Weird incandescent blue forms darted about the writhing landscape, lending their inhuman shrieks of defiance to a dying world. They slithered along the ground, writhed though the broken and twisted branches of the few remaining trees, finally gathering about the body of the prone man, adding an unenduring measure of terror to his torment. He could feel their cold and horrifying presence, as they sought his heart and mind. Cringing before their groping fingers, he realized, as never before, his utter helplessness to withstand their advances. For most of his adult life, he had welcomed them, albeit, in another form, but today, for the first time, they revealed their true appearance and identity, delighting in his terror and helplessness.
 
 




 










He could feel them crawling over his body, like spiders. He felt their cold hands about his neck and penetrating into his heart. They gnawed at his eyes, tore at his tongue, sucked at his vitals, and twisted his intestines. Such terror, he never knew existed. Such frenzy to escape. Such rigid immobility. He cried, and moaned in fear and agony staring into their devilish faces. He could discern their leers at his terror, and hear their voices chanting his demise. Familiar voices pronouncing his boom and taking delight in his helplessness. Friends, these were his friends, he supposed, but now they crowded about him, breathing cold vapors into his nostrils and lungs, filling him with a nameless terror and dread but denying him the blessed oblivion of death. He realized, with stunning clarity, that he could not die until they let him. They would not let him pass into eternity until they had extracted the last once of terror it was humanly possible to experience.
 
 
 

The brilliance drew closer while the ground shuddered and heaved like the waves of the sea. Great fountains of water burst from the earth, while geysers of fire and ash spewed over the landscape, turning the hills of Appalachia into charnel houses of death and destruction. Blood flowed thicker then the few streams in the valleys. The light of the sun was gone, the darkness of death was about the land, except for the space of brilliance that was even now vanishing the shadows of night, but only for a moment.
 
 
 

The noise, Arny Butterfield, thought, the noise was something he never imagined it was possible for the human ear to endure.

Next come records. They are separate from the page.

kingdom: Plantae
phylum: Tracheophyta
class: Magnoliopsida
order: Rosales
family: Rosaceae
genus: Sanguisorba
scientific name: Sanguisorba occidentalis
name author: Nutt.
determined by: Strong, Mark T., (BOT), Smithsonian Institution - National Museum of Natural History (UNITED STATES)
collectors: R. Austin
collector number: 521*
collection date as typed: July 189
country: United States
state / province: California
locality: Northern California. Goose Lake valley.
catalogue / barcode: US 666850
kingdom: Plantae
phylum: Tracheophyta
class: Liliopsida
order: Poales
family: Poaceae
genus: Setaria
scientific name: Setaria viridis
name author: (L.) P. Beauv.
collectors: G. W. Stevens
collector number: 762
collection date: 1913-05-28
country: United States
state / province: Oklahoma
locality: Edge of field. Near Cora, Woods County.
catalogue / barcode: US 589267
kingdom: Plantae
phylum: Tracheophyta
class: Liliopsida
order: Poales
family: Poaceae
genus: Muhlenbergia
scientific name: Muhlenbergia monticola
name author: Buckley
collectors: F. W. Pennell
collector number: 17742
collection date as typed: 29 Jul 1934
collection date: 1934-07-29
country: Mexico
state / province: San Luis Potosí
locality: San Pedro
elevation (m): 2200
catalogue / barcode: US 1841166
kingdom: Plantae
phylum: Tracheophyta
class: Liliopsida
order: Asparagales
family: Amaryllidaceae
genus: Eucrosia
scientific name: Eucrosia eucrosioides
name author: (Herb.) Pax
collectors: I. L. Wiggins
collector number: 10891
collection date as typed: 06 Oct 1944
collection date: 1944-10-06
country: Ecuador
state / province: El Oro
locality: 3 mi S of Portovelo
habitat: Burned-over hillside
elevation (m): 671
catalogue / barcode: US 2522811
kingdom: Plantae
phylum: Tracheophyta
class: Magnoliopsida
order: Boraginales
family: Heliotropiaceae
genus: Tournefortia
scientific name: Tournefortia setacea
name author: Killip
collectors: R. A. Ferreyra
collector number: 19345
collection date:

Covering his ears with his hands, Arny cringed before the blinding light, vainly endeavoring to escape is searching glance. If only, if only he could hide from the light, he could die in peace. But hide, where. All about him was brilliance unbearable. No where to hide, he lamented. No where to escape. Cringing in fear and terror, he turned from the light to seek the shelter of the rocks and caves that had opened in the mountains behind his house. Dashing though, around, and among the crevasses, rocks, fallen trees, piles of hail stones, and smashed debris, he spied a cave in the rent side of a mountain, into which he dashed for protection. But even here, the light sought and found him. Huddled in the deepest reaches of the cave, covering his ears, as the trumpet sounded louder and louder, filling the earth with tones that seemed to rend the earth itself, he wept. Praying as never before, he entreated the Lord to allow the rocks and mountain to fall on him and to hide him from the face of him that sitteth upon the throne. His prayers were answered. A massive chunk of rock, detaching itself from the roof of the cave, plunged earthward. His last words, a loud screech of defiance, were cut short, as his breath was forced from his lungs.
Tossed about the sky, like a child’s ball, the earth, torn and bleeding, mortally wounded, covered in flames, devoid of human and animal life, settled into a millennial Sabbath days rest.
 
 
 

It was the time of the second advent of Christ.